ACTIVITY: Identify all lines below that hold "animal" and collect them.

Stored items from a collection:
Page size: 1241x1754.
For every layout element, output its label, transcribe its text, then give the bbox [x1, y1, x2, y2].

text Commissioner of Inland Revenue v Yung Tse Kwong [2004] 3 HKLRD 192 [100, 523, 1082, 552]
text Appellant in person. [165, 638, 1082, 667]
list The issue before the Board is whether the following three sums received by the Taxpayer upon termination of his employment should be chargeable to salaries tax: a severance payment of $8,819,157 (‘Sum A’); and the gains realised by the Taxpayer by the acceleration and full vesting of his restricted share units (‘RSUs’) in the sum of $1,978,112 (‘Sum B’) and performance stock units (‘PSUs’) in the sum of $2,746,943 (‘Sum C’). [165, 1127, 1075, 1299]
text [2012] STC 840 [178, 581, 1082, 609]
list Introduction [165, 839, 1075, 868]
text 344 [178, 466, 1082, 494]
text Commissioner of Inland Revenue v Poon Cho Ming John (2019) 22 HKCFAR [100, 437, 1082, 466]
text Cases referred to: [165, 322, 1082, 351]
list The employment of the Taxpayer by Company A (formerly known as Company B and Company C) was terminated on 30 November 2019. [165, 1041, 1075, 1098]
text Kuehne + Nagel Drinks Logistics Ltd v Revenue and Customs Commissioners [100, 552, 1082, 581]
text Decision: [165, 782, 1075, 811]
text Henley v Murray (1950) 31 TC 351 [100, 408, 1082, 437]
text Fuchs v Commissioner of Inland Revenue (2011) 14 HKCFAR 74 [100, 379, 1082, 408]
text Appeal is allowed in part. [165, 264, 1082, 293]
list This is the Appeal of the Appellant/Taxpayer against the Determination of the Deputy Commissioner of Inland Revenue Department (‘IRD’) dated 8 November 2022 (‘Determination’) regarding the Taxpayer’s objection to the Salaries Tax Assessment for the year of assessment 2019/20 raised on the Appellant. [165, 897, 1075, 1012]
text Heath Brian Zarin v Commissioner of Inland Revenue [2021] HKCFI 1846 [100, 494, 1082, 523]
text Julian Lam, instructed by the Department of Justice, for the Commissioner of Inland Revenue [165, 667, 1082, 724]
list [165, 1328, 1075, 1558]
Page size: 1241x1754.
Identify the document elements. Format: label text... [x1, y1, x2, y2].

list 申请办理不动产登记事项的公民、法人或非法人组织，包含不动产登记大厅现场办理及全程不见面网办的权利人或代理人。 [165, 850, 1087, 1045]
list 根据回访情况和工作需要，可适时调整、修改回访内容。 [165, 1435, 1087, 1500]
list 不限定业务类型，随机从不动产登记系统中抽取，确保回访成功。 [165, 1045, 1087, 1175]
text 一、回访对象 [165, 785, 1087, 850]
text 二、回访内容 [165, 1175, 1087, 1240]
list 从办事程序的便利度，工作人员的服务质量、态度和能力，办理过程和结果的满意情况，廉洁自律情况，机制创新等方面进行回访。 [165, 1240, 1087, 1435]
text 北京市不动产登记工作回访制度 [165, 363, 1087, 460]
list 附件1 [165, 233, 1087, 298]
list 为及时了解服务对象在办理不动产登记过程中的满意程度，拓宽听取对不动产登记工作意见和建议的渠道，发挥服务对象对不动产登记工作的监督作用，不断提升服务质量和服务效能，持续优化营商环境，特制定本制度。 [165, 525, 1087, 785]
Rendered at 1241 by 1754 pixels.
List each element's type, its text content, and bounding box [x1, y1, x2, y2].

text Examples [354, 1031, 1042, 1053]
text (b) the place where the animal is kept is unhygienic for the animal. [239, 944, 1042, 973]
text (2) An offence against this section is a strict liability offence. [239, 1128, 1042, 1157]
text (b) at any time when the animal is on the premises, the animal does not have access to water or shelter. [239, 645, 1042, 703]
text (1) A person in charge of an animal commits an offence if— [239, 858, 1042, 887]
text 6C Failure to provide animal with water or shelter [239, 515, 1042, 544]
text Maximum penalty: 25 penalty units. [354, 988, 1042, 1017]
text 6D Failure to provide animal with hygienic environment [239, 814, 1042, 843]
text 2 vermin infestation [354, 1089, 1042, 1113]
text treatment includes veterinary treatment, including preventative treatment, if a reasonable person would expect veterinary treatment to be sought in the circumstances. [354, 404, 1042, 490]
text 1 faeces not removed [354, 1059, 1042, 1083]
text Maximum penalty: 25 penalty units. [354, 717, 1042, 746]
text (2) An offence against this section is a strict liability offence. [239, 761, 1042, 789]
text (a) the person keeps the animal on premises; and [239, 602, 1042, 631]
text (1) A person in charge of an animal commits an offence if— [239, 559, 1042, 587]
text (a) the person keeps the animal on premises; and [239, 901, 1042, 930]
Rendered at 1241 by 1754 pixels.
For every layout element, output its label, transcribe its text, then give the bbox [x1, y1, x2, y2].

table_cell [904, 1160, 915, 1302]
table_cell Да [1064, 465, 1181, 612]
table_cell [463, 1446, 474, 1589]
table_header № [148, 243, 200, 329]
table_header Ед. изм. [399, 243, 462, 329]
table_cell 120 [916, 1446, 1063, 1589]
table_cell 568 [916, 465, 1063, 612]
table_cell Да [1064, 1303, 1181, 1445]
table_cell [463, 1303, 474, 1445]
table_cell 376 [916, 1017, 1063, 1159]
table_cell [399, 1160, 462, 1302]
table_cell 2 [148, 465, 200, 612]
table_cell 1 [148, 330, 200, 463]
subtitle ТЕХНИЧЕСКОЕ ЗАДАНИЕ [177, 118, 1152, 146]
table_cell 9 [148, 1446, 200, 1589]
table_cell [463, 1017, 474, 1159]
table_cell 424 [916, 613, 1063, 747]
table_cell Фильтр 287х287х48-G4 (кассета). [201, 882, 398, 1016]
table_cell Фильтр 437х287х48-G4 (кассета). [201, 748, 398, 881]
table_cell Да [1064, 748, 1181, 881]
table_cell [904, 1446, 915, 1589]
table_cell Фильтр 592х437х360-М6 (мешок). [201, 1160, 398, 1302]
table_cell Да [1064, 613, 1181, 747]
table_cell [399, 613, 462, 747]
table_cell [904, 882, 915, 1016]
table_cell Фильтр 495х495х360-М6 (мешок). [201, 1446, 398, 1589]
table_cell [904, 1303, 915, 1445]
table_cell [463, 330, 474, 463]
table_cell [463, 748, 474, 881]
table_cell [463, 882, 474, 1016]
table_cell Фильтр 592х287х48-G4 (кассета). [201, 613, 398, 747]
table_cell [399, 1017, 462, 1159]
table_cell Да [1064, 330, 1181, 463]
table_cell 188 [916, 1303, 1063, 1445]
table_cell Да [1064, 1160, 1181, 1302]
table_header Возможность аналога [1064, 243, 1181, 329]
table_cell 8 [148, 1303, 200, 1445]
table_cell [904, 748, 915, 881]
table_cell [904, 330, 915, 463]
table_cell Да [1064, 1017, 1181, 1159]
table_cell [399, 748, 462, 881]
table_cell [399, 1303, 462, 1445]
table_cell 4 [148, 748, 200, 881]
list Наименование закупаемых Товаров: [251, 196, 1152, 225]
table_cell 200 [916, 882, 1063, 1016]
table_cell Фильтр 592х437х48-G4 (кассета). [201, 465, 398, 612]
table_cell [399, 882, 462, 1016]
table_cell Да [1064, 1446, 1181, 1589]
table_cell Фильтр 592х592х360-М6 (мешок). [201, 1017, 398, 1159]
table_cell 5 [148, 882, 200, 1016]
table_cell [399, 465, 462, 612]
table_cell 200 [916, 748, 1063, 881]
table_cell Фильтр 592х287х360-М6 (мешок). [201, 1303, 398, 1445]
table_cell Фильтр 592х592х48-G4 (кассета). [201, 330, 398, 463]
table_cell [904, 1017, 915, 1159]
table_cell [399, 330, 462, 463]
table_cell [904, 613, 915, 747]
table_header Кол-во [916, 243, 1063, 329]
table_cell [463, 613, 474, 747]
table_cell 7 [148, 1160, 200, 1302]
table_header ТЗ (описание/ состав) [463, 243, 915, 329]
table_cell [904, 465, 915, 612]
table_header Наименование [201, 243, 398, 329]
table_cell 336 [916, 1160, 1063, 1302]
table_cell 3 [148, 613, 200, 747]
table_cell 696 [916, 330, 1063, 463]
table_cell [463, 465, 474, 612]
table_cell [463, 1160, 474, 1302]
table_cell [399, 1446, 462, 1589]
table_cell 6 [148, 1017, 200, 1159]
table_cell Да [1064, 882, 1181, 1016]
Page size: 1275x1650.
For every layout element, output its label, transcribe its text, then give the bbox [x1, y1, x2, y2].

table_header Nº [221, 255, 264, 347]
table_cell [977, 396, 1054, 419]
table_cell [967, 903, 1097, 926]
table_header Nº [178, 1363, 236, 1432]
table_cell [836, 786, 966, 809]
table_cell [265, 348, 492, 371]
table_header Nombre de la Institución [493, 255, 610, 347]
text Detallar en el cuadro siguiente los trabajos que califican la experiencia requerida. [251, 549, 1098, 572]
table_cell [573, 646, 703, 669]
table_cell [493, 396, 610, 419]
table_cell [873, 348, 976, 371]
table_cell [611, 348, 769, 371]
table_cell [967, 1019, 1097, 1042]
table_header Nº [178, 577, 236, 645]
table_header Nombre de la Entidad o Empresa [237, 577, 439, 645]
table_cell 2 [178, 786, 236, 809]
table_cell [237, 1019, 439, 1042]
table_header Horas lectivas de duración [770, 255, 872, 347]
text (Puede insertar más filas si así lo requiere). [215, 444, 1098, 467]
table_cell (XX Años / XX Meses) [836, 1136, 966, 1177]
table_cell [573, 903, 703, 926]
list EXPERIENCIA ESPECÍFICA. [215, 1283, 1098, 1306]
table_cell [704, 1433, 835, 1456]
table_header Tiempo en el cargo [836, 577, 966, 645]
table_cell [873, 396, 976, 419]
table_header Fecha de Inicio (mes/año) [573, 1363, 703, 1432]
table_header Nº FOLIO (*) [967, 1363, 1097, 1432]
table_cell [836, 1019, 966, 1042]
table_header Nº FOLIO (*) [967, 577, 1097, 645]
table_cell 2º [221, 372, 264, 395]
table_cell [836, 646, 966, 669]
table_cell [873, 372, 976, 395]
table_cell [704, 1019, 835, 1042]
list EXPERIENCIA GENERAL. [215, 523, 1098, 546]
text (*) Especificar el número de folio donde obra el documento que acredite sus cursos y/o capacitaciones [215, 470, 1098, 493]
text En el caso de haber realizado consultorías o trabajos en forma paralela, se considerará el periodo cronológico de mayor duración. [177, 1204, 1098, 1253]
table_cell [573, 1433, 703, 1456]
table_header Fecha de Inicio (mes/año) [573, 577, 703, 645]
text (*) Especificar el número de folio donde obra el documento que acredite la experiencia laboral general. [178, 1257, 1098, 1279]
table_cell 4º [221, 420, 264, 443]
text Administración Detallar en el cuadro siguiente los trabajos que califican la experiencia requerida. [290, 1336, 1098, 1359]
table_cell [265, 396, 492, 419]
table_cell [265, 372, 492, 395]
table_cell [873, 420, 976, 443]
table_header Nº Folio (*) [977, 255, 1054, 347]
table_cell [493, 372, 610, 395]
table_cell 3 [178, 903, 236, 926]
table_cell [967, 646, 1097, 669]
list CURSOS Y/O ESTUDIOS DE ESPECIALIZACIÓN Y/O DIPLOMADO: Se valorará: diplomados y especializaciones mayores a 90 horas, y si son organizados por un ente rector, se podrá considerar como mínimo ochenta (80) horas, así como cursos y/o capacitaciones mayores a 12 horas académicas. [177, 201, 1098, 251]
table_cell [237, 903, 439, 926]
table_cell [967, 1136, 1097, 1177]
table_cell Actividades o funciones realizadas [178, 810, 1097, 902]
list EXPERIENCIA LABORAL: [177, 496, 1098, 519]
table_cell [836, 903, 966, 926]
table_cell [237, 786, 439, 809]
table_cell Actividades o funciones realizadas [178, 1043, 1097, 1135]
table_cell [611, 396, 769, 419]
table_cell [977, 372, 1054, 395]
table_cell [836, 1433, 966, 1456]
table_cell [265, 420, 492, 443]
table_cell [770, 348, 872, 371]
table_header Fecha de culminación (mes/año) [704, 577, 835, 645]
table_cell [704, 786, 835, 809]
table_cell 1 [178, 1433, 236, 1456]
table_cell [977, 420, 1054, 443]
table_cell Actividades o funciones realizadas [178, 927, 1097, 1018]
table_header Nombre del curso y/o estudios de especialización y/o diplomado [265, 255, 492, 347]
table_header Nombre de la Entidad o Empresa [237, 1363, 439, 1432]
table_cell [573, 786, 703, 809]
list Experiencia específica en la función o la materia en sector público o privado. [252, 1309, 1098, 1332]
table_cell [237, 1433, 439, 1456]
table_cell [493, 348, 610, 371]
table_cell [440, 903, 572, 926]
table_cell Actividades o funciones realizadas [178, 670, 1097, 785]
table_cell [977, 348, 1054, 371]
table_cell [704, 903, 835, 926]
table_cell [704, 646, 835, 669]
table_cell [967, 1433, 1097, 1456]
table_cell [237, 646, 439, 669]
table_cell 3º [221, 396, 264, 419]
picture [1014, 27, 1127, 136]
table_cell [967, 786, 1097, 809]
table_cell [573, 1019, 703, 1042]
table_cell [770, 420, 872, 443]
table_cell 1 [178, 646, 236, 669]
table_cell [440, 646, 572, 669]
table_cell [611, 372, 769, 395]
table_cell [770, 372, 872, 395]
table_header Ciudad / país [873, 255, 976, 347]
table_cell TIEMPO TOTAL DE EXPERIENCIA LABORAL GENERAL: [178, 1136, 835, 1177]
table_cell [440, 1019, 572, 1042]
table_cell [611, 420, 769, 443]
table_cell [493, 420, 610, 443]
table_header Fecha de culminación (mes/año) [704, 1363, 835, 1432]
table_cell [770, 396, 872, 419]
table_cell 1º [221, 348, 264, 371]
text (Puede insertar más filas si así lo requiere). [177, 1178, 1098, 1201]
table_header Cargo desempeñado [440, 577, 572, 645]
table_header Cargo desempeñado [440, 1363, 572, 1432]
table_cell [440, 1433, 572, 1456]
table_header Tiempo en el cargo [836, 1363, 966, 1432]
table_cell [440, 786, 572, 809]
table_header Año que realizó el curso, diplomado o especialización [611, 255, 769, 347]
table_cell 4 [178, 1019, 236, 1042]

TASK RESPONSE:
text (b) the place where the animal is kept is unhygienic for the animal. [239, 944, 1042, 973]
text (b) at any time when the animal is on the premises, the animal does not have access to water or shelter. [239, 645, 1042, 703]
text (1) A person in charge of an animal commits an offence if— [239, 858, 1042, 887]
text 6C Failure to provide animal with water or shelter [239, 515, 1042, 544]
text 6D Failure to provide animal with hygienic environment [239, 814, 1042, 843]
text (a) the person keeps the animal on premises; and [239, 602, 1042, 631]
text (1) A person in charge of an animal commits an offence if— [239, 559, 1042, 587]
text (a) the person keeps the animal on premises; and [239, 901, 1042, 930]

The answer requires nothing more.